17/06/2026
News
A new round of the Great British Energy Community Fund, the grant scheme that helps communities get local clean-energy projects off the ground, is widely expected to open in the summer of 2026.
The fund, previously known as the Community Energy Fund, is run by Great British Energy, the publicly owned company set up in 2025, and delivered across England through the network of regional Net Zero Hubs. Two application windows ran across 2025 and into 2026 before the scheme paused.
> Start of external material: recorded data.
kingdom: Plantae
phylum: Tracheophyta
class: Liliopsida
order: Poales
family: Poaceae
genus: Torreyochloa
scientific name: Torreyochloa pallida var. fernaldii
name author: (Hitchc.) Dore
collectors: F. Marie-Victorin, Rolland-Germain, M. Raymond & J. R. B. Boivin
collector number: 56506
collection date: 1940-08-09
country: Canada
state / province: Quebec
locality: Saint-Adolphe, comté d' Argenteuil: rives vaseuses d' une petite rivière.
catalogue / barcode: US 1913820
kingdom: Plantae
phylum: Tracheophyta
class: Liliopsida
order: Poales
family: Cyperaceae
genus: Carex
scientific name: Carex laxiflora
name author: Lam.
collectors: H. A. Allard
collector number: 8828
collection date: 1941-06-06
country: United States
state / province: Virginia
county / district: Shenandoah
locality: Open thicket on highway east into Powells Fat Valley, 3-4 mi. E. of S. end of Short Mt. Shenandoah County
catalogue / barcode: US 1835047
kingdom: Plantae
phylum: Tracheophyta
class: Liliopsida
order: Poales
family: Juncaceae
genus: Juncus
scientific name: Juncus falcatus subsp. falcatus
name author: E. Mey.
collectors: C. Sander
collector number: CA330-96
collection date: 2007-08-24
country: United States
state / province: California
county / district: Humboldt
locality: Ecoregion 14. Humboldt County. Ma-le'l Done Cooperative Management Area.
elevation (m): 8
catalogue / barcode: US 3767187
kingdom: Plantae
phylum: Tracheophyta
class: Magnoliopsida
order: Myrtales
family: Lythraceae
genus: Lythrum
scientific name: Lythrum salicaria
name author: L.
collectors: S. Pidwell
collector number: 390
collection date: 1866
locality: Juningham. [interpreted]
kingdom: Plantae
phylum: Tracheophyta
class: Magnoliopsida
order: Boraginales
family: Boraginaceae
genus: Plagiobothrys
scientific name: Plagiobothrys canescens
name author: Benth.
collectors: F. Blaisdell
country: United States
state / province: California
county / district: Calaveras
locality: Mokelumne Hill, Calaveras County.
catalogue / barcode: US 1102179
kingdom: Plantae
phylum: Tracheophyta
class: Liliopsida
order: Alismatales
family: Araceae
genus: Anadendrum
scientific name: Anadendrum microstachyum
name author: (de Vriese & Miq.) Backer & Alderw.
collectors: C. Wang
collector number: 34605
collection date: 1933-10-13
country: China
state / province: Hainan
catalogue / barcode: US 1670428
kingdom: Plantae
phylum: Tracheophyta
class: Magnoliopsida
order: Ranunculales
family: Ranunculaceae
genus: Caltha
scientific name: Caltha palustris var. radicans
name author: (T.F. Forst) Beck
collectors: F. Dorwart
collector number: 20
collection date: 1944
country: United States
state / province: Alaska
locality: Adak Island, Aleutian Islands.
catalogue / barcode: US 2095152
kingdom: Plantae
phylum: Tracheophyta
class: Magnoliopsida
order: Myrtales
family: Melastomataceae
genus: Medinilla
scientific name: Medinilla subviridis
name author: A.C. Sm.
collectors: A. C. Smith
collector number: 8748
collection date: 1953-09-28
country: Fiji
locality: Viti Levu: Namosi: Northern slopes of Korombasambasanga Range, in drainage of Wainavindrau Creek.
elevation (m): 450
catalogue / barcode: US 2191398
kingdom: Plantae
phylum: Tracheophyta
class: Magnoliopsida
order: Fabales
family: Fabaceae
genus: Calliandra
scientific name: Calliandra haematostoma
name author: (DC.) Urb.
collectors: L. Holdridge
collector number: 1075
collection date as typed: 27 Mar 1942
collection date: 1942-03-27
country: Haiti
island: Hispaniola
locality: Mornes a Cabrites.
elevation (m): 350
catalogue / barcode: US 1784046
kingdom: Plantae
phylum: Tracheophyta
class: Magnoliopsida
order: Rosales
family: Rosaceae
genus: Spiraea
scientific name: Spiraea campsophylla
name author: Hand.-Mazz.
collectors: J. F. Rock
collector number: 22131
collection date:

But now, Great British Energy has confirmed that two funds will open for applications, and regional Hubs are already encouraging groups to start preparing.
The next round is expected to be quite similar, with one notable addition for local authorities: the Partnership Grant.
What the fund covers
The grant pays for the early development work that turns an idea into a scheme an investor will back; it does not pay for the kit itself.
Funding comes in two stages:
- Stage 1 - up to £40,000, covers feasibility: the legal, financial, and practical groundwork, including community consultation, landowner agreements, and risk mitigation such as planning and grid connection.
- Stage 2 - up to £100,000, covers development for projects already shown to be viable, including planning applications and a robust business case to attract investment.
Great British Energy is also looking at a Stage 3 capital grant to support projects at the construction stage. Confirmation of this is expected over the coming months.
Who can apply, and the new Partnership route
Applications must be led by legally constituted community organisations: town and parish councils, charities, sports clubs, faith groups, community interest companies, and similar bodies. Any resulting project should be designed to be at least 50% community-owned.
The addition for this round is a Partnership Grant, aimed at local authorities that want to take a project forward as the lead recipient, working alongside a community energy group. The grant stages and amounts are expected to mirror the main fund.
Where the development questions get difficult
The work the grant funds is often where projects tend to stall. Landowner Heads of Terms, grid connection queues, planning constraints, and a business case that stands up to investor scrutiny are development problems just as much as energy ones. A feasibility study is only as good as the assumptions underneath it, and reacting quickly to obtain a thorough picture of land, valuation, and risk is what separates a scheme that reaches Stage 2 from one that fails to.
What to watch for next
The timing has not been formally confirmed, so the summer date remains an expectation rather than a fixed opening. The other open question is the Stage 3 capital grant, which would change the calculation for any group weighing up whether to commit now.